• _Problem to solve_
Starting at the line that has "Target: the connected" and stopping after the line that has "Panel set 1: Top", reproduce the listing below exactly; omit everything else.

• _Excerpted records_
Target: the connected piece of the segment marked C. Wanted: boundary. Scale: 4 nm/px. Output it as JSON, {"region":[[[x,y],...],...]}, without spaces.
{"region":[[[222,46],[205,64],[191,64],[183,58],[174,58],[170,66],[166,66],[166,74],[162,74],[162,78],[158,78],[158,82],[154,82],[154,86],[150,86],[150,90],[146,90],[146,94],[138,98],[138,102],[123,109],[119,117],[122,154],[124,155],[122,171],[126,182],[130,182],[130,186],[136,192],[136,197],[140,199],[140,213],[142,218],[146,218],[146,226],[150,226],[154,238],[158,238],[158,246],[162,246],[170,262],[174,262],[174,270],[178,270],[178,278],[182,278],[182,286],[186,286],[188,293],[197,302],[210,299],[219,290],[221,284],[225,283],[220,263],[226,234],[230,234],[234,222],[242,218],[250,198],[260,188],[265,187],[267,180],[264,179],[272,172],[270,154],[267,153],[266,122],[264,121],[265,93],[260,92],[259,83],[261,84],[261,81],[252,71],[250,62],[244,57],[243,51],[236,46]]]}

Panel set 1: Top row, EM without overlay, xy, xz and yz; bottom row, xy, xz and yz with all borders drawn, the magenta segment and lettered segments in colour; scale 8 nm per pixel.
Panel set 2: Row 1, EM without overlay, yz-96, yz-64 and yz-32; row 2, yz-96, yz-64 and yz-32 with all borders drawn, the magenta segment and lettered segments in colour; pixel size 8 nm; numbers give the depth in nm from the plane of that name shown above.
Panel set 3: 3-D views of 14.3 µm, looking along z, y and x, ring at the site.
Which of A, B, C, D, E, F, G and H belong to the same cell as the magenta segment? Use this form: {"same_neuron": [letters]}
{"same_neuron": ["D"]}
---
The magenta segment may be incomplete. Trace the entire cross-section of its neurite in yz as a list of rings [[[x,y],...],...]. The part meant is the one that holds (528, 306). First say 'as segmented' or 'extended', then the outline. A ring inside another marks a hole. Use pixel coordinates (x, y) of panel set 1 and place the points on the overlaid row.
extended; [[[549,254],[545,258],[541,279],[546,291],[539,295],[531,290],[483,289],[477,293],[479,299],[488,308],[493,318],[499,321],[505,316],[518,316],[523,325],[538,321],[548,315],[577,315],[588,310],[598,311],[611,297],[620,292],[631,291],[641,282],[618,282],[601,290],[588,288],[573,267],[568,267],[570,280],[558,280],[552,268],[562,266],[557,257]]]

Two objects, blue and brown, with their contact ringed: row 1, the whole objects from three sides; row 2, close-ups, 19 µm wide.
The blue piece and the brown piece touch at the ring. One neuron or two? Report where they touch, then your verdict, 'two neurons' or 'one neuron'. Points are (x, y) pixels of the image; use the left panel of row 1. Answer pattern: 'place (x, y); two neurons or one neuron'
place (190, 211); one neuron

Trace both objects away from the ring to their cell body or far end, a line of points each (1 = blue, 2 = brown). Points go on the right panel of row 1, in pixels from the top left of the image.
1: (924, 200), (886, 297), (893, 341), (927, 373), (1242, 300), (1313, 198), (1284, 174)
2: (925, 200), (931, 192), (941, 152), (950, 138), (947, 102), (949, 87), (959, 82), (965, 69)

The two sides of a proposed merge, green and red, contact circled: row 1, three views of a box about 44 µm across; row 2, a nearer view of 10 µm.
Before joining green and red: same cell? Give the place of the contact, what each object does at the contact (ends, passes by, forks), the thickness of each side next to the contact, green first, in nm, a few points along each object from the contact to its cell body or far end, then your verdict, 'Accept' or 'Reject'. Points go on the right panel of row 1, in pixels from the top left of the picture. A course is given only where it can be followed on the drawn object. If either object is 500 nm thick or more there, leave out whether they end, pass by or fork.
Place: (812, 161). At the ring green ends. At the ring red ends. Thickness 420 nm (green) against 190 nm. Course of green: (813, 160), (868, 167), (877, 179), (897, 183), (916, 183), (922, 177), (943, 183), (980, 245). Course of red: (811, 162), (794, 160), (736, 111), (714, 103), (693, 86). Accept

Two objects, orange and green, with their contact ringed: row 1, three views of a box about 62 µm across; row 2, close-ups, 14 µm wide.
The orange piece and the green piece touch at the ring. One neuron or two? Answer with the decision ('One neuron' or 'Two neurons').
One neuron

• _Exercise response_
Target: the connected piece of the segment marked C. Wanted: boundary. Scale: 4 nm/px. Output it as JSON, {"region":[[[x,y],...],...]}, without spaces.
{"region":[[[222,46],[205,64],[191,64],[183,58],[174,58],[170,66],[166,66],[166,74],[162,74],[162,78],[158,78],[158,82],[154,82],[154,86],[150,86],[150,90],[146,90],[146,94],[138,98],[138,102],[123,109],[119,117],[122,154],[124,155],[122,171],[126,182],[130,182],[130,186],[136,192],[136,197],[140,199],[140,213],[142,218],[146,218],[146,226],[150,226],[154,238],[158,238],[158,246],[162,246],[170,262],[174,262],[174,270],[178,270],[178,278],[182,278],[182,286],[186,286],[188,293],[197,302],[210,299],[219,290],[221,284],[225,283],[220,263],[226,234],[230,234],[234,222],[242,218],[250,198],[260,188],[265,187],[267,180],[264,179],[272,172],[270,154],[267,153],[266,122],[264,121],[265,93],[260,92],[259,83],[261,84],[261,81],[252,71],[250,62],[244,57],[243,51],[236,46]]]}

Panel set 1: Top row, EM without overlay, xy, xz and yz; bottom row, xy, xz and yz with all borders drawn, the magenta segment and lettered segments in colour; scale 8 nm per pixel.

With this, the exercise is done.